Marrow Cellution™ accesses aspirate flow collected exclusively laterally as the tip of the aspiration cannula is closed allowing marrow collection perpendicular to and around the channel created by the tip of the device. It incorporates technology to precisely reposition the retrieval cannula within the marrow space after each aspiration. These features achieve a clinicians' desire for a single entry point. A single puncture with Marrow Cellution™ provides high quality bone marrow aspirate and bone graft, collected from numerous sites within the marrow geography. Marrow Cellution™ provides substantial savings of effort, time and expense. It reduces patient trauma, morbidity and risk of infection
Marrow Cellution™ maximizes stem and progenitor cell recovery and minimizes peripheral blood infiltration. Trocar needles with side ports aspirate primarily through an open-ended cannula. This leads to excess blood collection, requiring additional manipulation, i.e. centrifugation or chemical separation in a laboratory.
In addition, because there is reduced peripheral blood infiltration in bone marrow harvesting, Marrow Cellution allows the clinician to keep the product entirely on the sterile field rather than requiring the product the leave the sterile field for centrifugation and re-enter the sterile field for administration in the patient, reduces time for the final product to be delivered to the patient (no centrifugation necessary), reduces procedural expenses, and retains all the cells and growth factors obtained in the aspiration.
Use of centrifuged bone marrow aspirate for regenerative medicine is a growing practice; however, such centrifugation systems require aspirating large volumes (30-240 mL) in order to obtain sufficient stem/progenitor cellularity in a large enough post-centrifugation final volume for therapeutic administration. It is well known that the highest quality (highest quantity of stem/progenitor cells) bone marrow aspirations require aspirating small volumes of bone marrow (1-2 mL).

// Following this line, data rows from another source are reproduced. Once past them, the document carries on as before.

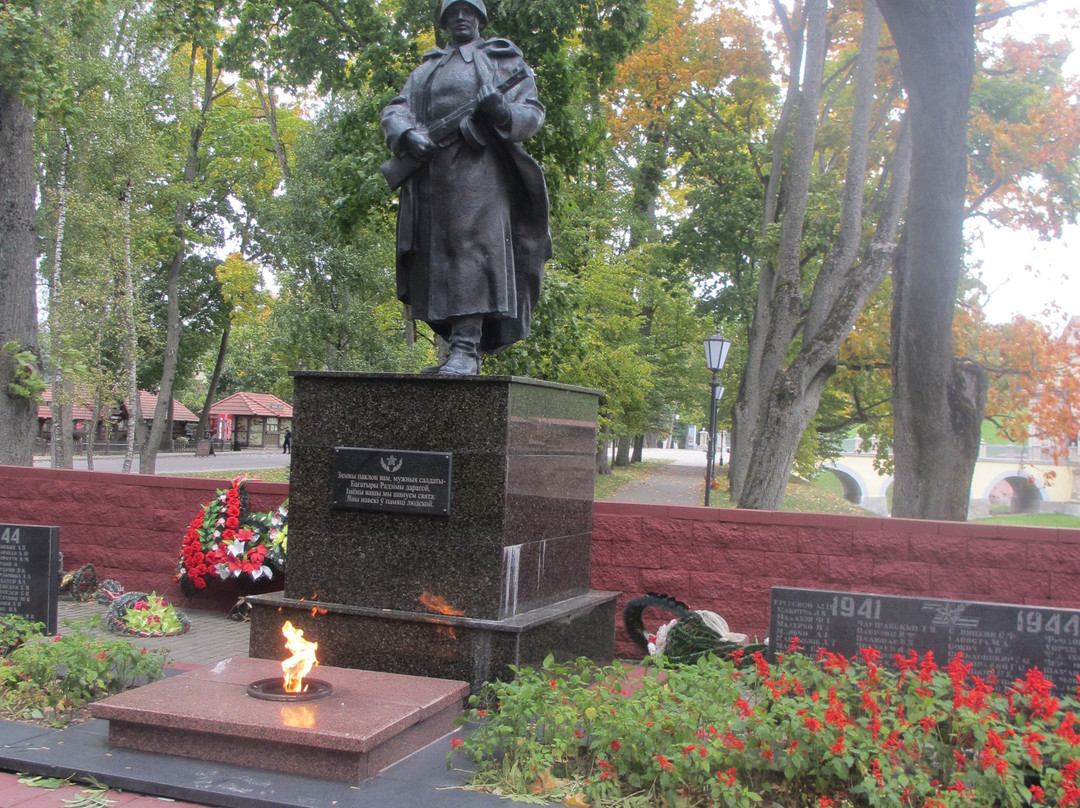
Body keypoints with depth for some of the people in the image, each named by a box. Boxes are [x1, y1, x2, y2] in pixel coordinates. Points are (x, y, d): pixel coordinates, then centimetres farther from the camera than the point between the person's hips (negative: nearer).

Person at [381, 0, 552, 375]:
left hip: (477, 166, -5)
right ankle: (453, 345, 1)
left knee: (474, 249, -18)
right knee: (434, 256, -1)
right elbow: (394, 111, 16)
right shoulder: (425, 69, 28)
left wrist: (503, 111, -14)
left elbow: (533, 113, 8)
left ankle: (467, 349, -26)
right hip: (428, 172, 5)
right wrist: (407, 133, -8)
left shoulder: (502, 60, 18)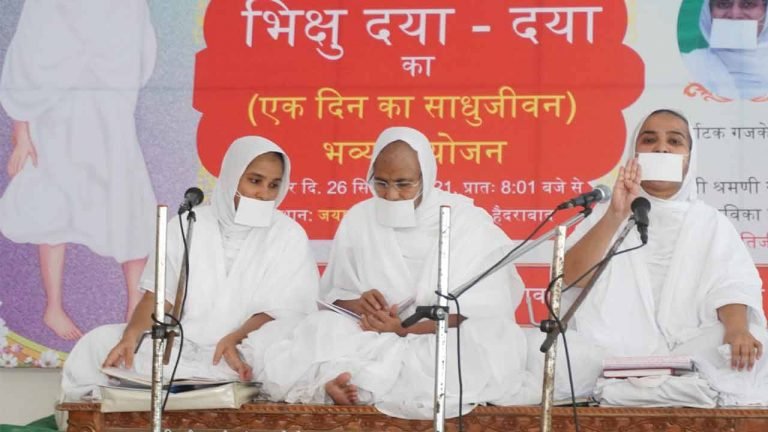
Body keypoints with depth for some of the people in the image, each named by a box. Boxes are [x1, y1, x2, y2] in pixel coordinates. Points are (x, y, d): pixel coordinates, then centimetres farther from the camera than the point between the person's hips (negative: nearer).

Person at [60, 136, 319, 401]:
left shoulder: (288, 236, 3)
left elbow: (278, 312, -5)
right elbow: (159, 296, 4)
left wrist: (235, 339, -26)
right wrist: (131, 335, -18)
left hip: (243, 356, -1)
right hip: (180, 346, 2)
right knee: (97, 343, -19)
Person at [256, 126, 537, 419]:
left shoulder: (469, 222, -4)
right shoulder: (358, 219, 7)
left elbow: (474, 313, -11)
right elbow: (333, 294, 6)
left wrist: (405, 331, -23)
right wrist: (358, 304, -18)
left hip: (447, 342, -2)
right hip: (374, 343, 2)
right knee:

The need for centrifugation, and consequent volume reduction, is due to the limitations of the traditional bone marrow aspiration needle. Blood and marrow are non-Newtonian fluids and the traditional needle has a large open port at its distal end; as such, it is known that peripheral blood infiltrates bone marrow aspirates greater than 1-2 mL. Marrow Cellution™ (Ranfac, Avon, MA), a novel bone marrow access and retrieval device requires substantially less bone marrow aspirate, the limitations of standard bone marrow aspiration needles (e.g., reduced stem/progenitors cell concentrations due to dilution with peripheral blood) are substantially overcome. Further, the single step Marrow Cellution™ produced the same (as counted by CD34+ cells) or greater (as counted by fibroblast-like colony-forming units, CFU-f) stem/progenitor cell concentrations as a combination of traditional needles and centrifugation with the SmartPReP2 Bone Marrow Aspirate Concentrate (BMAC) centrifuge-based 2 cellular processing system (Harvest Technologies, Plymouth, MA).
Marrow Cellution™ achieves multiple small volumes of high quality bone marrow aspirate collected from various sites distributed within the marrow cavity.
A single puncture with Marrow Cellution™ is functionally equivalent to repeated puncture sites with a traditional trocar needle collecting small aspirate volumes, but with substantial savings of time, effort, reduced patient trauma, morbidity and risk of infection.
There is no constant ratio between average marrow cellularity as measured by number of total nucleated cells per mL and the number of CFU-f. Hernigou et al in several authoritative studies linked clinical outcomes in non-union and osteonecrosis to the number of CFU-f cells in the graft.
Controlling for volume, Hernigou et. al. noted that 70% of the variation in CFU-f from patient to patient was due to variations in the quality of the marrow aspirate or idiosyncratic to the patient with the remaining variation being due to the of number of nucleated cells per mL in the aspirate.
Statistically, the only variable Hernigou reported to be significant was CFU-f and not nucleated cells per mL. Interestingly, CFU-f is found frequently in marrow and very rarely in peripheral blood.
“Therefore, it seems reasonable to suggest that a graft needs to contain greater than 1000 progenitors/cm3” (P. Hernigou).